It didn’t take me too long to go from the initial denial stage to acceptance, after all it was quite clear that the solution left something to be desired regarding complexity, and so a simpler solution was required, and here I present what I believe is a reasonable alternative.
I’ll follow the same format as in last post and give solutions to the same problems, so it will look familiar to those who read the old post. Although in this case I didn’t have time to create any patches or diagrams, as I wanted to have it ready for the Cinder Midcycle Sprint.
So how will we distribute jobs between the different nodes in the cluster?
Since we still don’t want our API or Scheduler nodes to worry about how many nodes or which particular ones are available in a cluster at a given time to distribute the jobs, we will be using the same method as we did before, topic queues, the only difference is that we’ll be changing the topic of those queues. Instead of using host@backend as the queue topic we’ll change them to cluster@backend.
Cluster will be a new configuration option that must be kept identical among all nodes of the same cluster and if not configured will take default value of the host configuration key. As with any other Cinder deployment host key should be unique for each node.
Having cluster key take the host key value as default will have multiple benefits, non Active-Active configurations will see service reported as they were before host@backend and if a single node configuration or an Active-Passive deployment wants later on to add an additional active node to have an Active-Active configuration it can be done without downtime, just by configuring the new node’s cluster key with the first node’s host key. It’s not clean, but it will help the admin in a pinch until downtime is acceptable.
To handle the cleanup we’ll require a new field in all resource tables (volumes, backups, snapshots, etc.). We’ll call this new field worker and it can take 3 different values:
- Empty value: Nobody is working on the resource
- cluster@backend: The resource is queued to be worked on
- host@backend: The resource has been picked up by a worker
We could probably make it work without the cluster@backend value, but I like to keep track of where things are.

WRITTEN TASKS:
[1] List every value that the worker field can take, according to the Cinder post.
[2] Rewrite the Cinder post from "So how will" up to and including "for each node.", putting "servers" wherever "nodes" appears.

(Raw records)
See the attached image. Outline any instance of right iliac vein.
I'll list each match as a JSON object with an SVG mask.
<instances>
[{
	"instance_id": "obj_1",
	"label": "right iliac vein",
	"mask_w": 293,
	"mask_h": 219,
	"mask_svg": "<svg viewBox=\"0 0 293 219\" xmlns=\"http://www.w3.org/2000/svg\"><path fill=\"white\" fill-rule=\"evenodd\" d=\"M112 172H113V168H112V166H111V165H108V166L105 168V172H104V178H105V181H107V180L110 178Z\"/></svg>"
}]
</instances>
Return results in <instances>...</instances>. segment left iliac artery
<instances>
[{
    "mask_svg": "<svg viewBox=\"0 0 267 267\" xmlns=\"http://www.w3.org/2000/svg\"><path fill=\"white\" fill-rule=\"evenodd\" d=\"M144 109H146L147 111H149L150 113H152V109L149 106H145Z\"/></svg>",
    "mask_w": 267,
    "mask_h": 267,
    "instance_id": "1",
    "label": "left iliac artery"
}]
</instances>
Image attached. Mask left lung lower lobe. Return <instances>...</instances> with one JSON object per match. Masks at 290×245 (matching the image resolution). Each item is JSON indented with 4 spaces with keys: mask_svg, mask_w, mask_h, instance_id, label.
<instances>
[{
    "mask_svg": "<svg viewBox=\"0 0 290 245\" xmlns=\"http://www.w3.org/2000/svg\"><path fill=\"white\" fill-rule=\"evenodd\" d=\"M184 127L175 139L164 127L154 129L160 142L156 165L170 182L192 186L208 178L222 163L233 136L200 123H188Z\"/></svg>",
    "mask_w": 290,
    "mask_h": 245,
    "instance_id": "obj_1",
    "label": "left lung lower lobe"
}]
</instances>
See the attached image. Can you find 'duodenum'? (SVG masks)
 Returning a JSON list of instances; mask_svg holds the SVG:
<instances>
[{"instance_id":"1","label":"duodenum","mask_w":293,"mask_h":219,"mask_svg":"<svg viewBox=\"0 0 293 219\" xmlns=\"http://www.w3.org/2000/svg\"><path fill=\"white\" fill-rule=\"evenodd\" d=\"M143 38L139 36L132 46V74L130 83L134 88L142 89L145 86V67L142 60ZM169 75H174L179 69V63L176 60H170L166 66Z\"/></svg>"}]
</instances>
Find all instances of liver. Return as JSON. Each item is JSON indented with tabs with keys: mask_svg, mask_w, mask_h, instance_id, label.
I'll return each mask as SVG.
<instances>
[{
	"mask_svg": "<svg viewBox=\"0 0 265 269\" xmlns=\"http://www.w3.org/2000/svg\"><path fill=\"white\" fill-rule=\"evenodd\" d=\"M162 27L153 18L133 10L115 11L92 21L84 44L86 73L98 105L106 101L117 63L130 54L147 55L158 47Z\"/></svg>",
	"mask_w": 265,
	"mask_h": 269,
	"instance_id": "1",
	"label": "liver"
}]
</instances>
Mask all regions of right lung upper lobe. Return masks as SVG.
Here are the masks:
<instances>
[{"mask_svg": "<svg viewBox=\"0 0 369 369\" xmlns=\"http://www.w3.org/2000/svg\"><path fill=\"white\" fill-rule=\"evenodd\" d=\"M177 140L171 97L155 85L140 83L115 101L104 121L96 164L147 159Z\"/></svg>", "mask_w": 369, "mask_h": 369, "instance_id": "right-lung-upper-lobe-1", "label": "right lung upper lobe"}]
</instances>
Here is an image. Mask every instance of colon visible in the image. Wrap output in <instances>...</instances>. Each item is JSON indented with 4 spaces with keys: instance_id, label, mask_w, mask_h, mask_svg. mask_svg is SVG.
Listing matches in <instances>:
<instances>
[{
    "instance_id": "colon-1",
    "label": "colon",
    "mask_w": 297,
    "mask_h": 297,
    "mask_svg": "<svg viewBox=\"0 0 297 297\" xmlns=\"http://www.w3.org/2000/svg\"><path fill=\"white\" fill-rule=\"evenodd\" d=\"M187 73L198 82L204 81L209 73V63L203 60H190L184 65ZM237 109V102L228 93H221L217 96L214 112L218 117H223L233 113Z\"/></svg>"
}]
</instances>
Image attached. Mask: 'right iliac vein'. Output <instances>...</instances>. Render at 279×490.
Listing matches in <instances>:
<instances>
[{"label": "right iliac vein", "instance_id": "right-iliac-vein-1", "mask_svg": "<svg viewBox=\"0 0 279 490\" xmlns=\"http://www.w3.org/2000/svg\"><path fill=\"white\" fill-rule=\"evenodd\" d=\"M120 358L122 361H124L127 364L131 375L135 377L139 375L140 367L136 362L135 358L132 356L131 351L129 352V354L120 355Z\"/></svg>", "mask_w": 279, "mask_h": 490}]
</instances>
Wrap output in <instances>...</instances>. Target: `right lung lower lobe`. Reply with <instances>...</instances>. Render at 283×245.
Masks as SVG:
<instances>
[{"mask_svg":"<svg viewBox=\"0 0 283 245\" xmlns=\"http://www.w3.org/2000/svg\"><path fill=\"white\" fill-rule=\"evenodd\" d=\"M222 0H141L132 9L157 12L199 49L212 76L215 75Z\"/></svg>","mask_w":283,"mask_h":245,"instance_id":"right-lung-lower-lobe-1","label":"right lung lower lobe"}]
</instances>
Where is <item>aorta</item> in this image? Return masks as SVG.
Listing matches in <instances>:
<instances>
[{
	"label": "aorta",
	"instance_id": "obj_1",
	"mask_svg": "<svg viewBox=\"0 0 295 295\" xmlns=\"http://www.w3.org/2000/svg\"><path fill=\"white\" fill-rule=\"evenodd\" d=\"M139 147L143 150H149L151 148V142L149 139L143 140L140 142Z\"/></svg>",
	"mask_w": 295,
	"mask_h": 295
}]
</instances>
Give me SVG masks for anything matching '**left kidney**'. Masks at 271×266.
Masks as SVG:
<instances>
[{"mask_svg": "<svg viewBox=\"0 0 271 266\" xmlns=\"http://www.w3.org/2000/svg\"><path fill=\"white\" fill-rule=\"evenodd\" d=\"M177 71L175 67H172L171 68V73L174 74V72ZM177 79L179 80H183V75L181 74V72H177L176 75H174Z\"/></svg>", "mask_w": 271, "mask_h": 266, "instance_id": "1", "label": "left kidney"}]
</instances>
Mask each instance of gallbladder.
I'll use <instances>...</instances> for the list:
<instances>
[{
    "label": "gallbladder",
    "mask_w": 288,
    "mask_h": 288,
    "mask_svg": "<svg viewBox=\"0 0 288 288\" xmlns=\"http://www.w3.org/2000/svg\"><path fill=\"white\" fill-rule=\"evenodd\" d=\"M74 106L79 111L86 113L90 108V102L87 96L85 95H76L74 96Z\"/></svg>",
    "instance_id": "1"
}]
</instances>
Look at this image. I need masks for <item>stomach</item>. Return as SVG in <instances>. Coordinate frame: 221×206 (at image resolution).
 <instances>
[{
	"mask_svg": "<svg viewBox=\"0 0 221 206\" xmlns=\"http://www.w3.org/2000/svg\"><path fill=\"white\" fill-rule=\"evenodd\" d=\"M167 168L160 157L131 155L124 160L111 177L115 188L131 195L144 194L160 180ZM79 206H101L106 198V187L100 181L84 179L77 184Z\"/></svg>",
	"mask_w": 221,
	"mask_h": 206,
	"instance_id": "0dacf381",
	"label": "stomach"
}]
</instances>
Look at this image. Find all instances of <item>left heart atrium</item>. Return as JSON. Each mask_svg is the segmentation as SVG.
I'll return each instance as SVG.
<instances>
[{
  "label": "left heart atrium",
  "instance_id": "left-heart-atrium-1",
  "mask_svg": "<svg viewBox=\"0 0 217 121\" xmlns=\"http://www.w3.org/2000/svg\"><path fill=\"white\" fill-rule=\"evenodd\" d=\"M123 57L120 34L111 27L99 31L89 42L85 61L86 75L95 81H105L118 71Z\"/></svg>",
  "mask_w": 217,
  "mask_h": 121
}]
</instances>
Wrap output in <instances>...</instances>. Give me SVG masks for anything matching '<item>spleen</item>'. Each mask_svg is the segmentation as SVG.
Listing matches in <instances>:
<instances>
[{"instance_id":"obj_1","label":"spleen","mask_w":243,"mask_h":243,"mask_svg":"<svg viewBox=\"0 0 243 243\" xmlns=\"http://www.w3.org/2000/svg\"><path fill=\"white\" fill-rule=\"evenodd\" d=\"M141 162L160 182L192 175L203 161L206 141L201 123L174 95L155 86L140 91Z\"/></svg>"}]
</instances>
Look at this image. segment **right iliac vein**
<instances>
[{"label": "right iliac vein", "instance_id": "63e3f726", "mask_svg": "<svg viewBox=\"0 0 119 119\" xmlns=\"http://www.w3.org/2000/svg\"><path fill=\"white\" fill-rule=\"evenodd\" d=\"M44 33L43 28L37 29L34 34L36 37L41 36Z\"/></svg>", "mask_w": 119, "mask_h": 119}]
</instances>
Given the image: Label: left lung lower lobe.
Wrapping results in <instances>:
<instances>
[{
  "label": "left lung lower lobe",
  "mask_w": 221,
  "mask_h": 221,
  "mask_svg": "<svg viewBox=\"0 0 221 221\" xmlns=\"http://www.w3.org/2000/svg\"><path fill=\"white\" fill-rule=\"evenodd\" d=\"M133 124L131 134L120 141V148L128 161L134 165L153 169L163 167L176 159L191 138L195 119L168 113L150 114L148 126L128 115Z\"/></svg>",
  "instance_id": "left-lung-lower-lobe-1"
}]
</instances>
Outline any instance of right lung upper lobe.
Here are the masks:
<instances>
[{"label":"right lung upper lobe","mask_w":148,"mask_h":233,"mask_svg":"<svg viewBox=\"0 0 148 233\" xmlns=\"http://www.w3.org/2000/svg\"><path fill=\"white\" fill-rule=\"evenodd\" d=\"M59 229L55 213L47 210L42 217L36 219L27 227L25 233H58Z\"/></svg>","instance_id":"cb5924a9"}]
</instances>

EXPECTED OUTPUTS:
[1]
- Empty value
- cluster@backend
- host@backend

[2]
So how will we distribute jobs between the different servers in the cluster?
Since we still don’t want our API or Scheduler servers to worry about how many servers or which particular ones are available in a cluster at a given time to distribute the jobs, we will be using the same method as we did before, topic queues, the only difference is that we’ll be changing the topic of those queues. Instead of using host@backend as the queue topic we’ll change them to cluster@backend.
Cluster will be a new configuration option that must be kept identical among all servers of the same cluster and if not configured will take default value of the host configuration key. As with any other Cinder deployment host key should be unique for each node.